:: SOURCE TEXT ::
◇ ◇ ◇ ◇

TabRAG: Tabular Document Retrieval via Structured Language Representations

Jacob Si^1* | Mike Qu^2* | Michelle Lee¹ | Yingzhen Li¹

¹Imperial College London ²Columbia University

Figure 1: The TabRAG Architecture, a parsing-based RAG pipeline designed specifically for tables.

Installation

Enviroment Installation.

Clone this repository and navigate to it in your terminal. Create an environment using a preferred package manager.

Note: can replace conda with uv.

conda create --name tabrag python=3.10
conda activate tabrag

Installing Dependencies

pip install torch
pip install 'git+https://github.com/facebookresearch/detectron2.git' --no-build-isolation
pip install pymupdf
pip install faiss-gpu
pip install timm
pip install shapely
pip install qwen_vl_utils
pip install gdown
pip install opencv-python
pip install pypdf
pip install arxiv
pip install weasyprint
pip install datasets
pip install vllm
pip install numpy==1.26.4

Installing Tesseract OCR and PyTesseract (Optional - Baseline).

This guide explains how to install Tesseract OCR and use it in Python via PyTesseract by building from source. Official build guide: https://tesseract-ocr.github.io/tessdoc/Compiling.html

Install Python OCR dependencies inside your project environment

pip install pytesseract Pillow

Create a build directory

mkdir -p $HOME/tesseract_build
cd $HOME/tesseract_build

Download

Tesseract Source

git clone https://github.com/tesseract-ocr/tesseract.git

Leptonica Source

git clone https://github.com/DanBloomberg/leptonica.git

Build & install locally

cd $HOME/tesseract_build/leptonica
./autobuild
./configure --prefix=$HOME/tesseract_build/install
make -j$(nproc)

◇ ◇ ◇ ◇

:: EXTRACTED ENTRIES ::
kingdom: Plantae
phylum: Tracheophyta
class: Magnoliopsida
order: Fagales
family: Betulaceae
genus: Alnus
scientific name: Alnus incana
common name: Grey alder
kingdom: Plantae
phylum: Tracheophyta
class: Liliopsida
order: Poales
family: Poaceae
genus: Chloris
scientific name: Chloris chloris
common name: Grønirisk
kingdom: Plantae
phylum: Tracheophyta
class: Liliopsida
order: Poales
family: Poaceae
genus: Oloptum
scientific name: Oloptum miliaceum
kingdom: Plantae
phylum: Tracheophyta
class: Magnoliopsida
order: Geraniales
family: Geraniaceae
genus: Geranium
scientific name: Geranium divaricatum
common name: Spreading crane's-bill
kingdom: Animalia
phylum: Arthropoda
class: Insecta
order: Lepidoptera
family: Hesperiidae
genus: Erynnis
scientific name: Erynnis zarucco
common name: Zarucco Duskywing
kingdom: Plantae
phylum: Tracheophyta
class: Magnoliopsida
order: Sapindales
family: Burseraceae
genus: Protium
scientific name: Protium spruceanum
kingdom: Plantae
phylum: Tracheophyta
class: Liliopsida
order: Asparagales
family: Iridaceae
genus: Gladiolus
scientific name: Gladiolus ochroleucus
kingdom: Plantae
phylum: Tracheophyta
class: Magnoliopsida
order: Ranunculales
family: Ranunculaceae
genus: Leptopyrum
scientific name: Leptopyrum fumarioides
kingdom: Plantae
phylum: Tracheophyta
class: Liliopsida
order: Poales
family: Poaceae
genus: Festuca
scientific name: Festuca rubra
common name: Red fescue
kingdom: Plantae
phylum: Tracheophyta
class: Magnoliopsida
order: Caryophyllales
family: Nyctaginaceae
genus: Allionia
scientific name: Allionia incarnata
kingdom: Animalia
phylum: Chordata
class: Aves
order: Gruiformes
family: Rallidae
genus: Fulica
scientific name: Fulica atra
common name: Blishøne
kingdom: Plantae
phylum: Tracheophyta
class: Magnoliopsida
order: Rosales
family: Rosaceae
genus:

◇ ◇ ◇ ◇

:: REQUIRED WORK ::
A: Reproduce word for word the passage of the TabRAG README that opens with the words containing "Leptonica Source" and closes with "make -j$(nproc)".
B: Which Python version does the TabRAG README specify when creating the conda environment?
The records were drawn from a separate source, not from the TabRAG README.

:: ANSWERS FOR THE EXERCISE ::
A:
Leptonica Source

git clone https://github.com/DanBloomberg/leptonica.git

Build & install locally

cd $HOME/tesseract_build/leptonica
./autobuild
./configure --prefix=$HOME/tesseract_build/install
make -j$(nproc)

B: Python 3.10